Nell’occasione avevo assunto la difesa del presidente della Regione Gian Mario Spacca che uscì prosciolto da un giudizio abbreviato: la sentenza mise in luce la totale infondatezza dei presupposti sui quali si fondava l’accusa, affidata alla guardia di finanza, senza che la Procura di Ancona avesse svolto alcuna verifica seria rispetto a un’indagine meramente contabile. Nonostante ciò, il p.m. non si rassegnò e iniziò un iter tormentato, che comprese la conferma dell’assoluzione, poi due annullamenti in Cassazione di fronte alla pretesa di lasciare in vita un processo privo di ogni plausibile riscontro. Insomma, un’esperienza giudiziaria durata così fino ad oggi, che ha costretto un protagonista politico onesto a vivere per lunghi anni sotto una spada di Damocle ingiustificata.

L’indagine del 2013 coinvolgeva, come detto, l’intero corpo degli eletti in Consiglio regionale e si divise in vari rivoli a seconda del rito prescelto, l’ultimo dei quali si è concluso con un proscioglimento generalizzato, davanti al Tribunale collegiale di Ancona nel 2022, dopo alcuni anni di dibattimento.

L’attuale presidente del Consiglio Regionale Dino Latini, di cui avevo assunto le difese, ha ottenuto un proscioglimento che ha superato perfino la prescrizione, vista l’evidenza della sua innocenza, dopo un’attesa di 11 anni. Se mai esisteva una qualche responsabilità nella gestione dei fondi pubblici è stata travolta da un simile modo di procedere.
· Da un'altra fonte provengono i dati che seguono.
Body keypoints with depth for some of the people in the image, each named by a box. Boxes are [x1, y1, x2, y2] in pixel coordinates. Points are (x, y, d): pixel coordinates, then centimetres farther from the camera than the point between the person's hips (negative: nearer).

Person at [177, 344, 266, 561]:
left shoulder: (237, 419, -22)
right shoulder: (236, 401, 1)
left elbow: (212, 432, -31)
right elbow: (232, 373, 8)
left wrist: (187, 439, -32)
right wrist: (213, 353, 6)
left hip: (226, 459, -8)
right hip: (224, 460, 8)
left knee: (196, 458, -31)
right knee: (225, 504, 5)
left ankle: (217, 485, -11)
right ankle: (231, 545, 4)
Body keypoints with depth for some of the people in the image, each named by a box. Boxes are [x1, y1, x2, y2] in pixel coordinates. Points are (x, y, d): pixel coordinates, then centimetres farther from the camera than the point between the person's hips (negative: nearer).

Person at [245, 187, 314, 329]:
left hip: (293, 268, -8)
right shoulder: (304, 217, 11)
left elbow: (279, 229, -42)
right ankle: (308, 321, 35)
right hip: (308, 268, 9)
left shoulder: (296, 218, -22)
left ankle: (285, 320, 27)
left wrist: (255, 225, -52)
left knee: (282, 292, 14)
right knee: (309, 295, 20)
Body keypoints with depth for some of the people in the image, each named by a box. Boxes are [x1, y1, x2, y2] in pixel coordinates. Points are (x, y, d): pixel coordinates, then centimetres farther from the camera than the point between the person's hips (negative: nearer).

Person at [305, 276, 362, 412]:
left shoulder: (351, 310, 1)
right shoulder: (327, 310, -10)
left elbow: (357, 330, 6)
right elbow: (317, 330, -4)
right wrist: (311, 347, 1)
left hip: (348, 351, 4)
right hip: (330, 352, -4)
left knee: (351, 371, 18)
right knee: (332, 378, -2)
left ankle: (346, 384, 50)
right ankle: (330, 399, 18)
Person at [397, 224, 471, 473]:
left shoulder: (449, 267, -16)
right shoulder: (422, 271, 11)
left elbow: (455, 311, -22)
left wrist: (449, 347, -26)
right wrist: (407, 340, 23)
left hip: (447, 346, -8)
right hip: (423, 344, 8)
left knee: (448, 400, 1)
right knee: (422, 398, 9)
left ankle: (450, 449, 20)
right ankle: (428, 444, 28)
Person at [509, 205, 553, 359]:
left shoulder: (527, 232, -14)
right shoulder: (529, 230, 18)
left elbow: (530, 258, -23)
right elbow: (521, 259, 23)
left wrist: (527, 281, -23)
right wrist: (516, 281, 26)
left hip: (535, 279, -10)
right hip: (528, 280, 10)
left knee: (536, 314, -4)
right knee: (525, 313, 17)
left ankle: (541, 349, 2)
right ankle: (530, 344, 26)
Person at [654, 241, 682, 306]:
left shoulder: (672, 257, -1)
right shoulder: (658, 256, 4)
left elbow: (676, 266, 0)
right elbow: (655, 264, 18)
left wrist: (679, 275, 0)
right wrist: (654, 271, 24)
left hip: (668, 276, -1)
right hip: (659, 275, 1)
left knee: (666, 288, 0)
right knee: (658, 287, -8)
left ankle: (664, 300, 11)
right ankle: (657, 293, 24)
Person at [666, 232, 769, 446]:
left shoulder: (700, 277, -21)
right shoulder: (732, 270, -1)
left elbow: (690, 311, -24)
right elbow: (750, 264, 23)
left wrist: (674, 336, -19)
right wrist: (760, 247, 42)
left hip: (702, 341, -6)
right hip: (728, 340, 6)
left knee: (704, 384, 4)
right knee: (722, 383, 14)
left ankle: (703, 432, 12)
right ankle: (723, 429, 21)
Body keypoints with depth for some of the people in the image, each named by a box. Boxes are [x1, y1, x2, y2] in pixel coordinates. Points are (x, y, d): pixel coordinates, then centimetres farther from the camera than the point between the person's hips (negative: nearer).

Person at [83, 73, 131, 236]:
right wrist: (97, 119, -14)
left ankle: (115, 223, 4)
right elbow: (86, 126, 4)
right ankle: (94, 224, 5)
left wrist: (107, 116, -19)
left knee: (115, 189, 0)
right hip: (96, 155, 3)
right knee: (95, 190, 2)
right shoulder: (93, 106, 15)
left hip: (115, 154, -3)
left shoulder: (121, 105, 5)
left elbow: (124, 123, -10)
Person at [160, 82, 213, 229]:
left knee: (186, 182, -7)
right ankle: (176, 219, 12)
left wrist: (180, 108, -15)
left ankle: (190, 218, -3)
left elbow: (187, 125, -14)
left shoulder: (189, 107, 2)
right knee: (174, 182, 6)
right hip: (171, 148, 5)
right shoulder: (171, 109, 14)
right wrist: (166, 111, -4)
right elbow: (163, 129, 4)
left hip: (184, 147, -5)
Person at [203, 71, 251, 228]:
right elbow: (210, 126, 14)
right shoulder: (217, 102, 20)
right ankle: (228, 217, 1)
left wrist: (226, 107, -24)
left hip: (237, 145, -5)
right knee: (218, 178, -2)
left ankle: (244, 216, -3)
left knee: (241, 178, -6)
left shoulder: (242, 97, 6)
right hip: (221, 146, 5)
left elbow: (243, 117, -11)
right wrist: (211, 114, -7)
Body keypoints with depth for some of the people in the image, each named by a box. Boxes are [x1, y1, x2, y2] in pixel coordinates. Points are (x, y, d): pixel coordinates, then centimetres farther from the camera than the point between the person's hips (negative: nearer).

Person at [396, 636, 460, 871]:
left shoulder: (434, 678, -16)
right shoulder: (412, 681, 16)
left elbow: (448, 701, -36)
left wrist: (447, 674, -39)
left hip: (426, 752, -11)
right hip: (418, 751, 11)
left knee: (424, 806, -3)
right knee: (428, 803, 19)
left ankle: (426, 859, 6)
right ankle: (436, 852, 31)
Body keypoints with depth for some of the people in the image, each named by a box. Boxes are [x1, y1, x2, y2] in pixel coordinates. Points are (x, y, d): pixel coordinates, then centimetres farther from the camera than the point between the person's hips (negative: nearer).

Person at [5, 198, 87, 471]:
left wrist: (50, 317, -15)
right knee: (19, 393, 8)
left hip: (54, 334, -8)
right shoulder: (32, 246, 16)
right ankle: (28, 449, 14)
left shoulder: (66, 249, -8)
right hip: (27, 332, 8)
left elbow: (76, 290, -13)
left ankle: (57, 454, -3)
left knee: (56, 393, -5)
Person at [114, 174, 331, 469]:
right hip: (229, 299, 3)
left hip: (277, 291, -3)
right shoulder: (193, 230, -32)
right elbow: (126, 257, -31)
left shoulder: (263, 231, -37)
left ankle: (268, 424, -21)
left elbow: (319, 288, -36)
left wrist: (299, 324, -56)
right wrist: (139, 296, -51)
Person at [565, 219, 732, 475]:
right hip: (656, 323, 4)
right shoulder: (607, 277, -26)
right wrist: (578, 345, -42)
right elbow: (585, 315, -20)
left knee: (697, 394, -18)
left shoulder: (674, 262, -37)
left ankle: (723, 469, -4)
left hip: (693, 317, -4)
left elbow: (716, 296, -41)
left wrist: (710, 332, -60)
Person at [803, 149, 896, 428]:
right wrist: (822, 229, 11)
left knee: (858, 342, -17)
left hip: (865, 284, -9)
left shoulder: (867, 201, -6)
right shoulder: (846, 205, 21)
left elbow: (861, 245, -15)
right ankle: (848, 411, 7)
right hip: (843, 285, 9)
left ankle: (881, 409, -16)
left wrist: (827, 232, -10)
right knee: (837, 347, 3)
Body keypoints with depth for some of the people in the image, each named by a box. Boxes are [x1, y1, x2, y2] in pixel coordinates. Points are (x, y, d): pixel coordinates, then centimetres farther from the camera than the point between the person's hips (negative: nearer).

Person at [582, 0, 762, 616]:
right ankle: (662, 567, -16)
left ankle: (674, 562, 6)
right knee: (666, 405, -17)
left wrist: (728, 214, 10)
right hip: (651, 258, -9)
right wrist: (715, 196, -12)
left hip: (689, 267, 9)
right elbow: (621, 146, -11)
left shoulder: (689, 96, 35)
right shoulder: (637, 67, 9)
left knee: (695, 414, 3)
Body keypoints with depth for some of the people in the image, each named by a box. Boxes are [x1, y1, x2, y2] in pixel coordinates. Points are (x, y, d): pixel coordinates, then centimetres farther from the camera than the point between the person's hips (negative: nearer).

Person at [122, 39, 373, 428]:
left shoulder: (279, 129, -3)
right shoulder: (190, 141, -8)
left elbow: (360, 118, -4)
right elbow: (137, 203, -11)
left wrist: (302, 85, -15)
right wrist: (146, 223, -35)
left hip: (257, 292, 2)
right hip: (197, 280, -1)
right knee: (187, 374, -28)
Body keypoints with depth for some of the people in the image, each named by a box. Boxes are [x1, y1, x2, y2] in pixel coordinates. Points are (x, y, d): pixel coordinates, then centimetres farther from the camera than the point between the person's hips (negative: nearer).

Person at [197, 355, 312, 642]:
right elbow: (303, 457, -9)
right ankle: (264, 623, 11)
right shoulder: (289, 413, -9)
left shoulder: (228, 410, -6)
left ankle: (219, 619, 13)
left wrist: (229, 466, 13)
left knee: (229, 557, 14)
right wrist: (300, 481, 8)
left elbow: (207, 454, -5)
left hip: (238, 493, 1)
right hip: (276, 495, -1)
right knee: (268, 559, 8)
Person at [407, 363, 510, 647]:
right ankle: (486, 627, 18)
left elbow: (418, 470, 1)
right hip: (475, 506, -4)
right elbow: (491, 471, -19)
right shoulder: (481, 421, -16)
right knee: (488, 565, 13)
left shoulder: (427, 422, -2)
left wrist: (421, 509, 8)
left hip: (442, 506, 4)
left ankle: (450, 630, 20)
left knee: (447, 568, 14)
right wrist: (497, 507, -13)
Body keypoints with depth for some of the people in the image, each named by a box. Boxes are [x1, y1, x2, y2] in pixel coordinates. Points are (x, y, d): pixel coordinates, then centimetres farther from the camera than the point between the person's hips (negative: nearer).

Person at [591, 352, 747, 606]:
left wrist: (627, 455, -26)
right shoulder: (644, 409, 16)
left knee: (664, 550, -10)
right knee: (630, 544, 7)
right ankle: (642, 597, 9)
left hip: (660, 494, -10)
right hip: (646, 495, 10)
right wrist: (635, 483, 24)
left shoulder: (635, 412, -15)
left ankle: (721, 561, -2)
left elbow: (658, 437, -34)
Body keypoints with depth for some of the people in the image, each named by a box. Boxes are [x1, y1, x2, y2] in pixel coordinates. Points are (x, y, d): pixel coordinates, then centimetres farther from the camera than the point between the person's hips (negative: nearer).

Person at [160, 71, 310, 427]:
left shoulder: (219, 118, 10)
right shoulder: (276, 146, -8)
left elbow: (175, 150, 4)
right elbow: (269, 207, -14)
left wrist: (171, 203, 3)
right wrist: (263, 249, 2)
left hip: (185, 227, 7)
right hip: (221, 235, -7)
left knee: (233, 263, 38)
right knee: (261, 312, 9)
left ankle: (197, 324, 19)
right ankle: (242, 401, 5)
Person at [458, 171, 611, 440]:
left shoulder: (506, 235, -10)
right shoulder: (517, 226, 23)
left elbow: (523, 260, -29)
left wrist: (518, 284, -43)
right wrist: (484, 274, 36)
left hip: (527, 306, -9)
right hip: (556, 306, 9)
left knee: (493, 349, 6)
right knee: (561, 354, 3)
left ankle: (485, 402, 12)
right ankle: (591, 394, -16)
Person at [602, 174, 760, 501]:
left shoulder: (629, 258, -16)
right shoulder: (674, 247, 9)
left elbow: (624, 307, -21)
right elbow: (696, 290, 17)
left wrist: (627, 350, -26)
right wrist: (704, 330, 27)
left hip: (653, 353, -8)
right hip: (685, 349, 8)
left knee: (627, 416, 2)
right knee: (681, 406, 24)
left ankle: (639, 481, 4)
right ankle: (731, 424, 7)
Racconto questa mia esperienza professionale per sottolineare che tra le virtù di chi svolge il ruolo dell’accusa dovrebbe stare al primo posto una prudenza selettiva delle responsabilità, nella consapevolezza che la promozione dell’azione penale mette in moto una macchina comunque devastante, a prescindere dal suo esito nei giudizi conseguenti. Ponendo grande attenzione dal ricopiare informative di polizia giudiziaria che spesso risentono di una dipendenza dall’Esecutivo e dai Ministri di riferimento di coloro che la svolgono.

Una prudenza ancorata oggi a un vincolo legale che chiama il Pubblico Ministero a svolgere la sua azione solo di fronte alla prognosi di una ragionevole previsione di condanna.

È già intervenuto Giovanni Fiandaca, che ha fatto rilevare la scarsa compatibilità – rispetto a un regolamento di confini accettabile tra politica e giustizia – dell’ipotesi di accusa a Ricci, oggi rivelata. Se al protagonista politico si rimprovera come scopo illecito la ricerca del consenso elettorale finisce col confondersi con una ragione coessenziale al suo stesso operare .

La legittimazione del politico in un ordinamento democratico deriva dal suo essere eletto, a differenza del giudice e del pubblico ministero che fondano la ragione del loro potere sulla loro capacità cognitiva, in grado di valutare rigorosamente i fatti e le regole giuridiche che intendono applicare nell’ambito di un’autonomia garantita dalla Costituzione.

È dunque un’operazione interpretativa complessa e rischiosa perché l’intervento del sistema penale produce sempre gravi guai: non solo mette a rischio la libertà individuale, ma può travolgere la vita personale, familiare e sociale di colui che venga investito dalla procedura. Richiede particolare attenzione, tanto più quando investa persone che, per il solo fatto dell’annuncio di un’imputazione, possano ricavarne danni non riparabili.

Anche a prescindere dalle categorie dogmatiche evocate dal Maestro siciliano occorre rilevare che un approccio quale quello che viene contestato dalla Procura di Pesaro, la chiamata in causa del sindaco

assieme a buona parte del sistema amministrativo del Comune mette fortemente a rischio di un esito fallimentare l’ipotesi di accusa.

Oltre a Bibbiano occorre dunque non dimenticare la devastante esperienza marchigiana che, vista la contiguità territoriale, ben dovrebbe essere conosciuta dagli attuali inquirenti: dipingendo una notte in cui tutte le figure sono nere si oscurano eventuali responsabilità dei singoli e si costruiscono maxiprocessi, destinati a deragliare da un corretto esercizio della giurisdizione.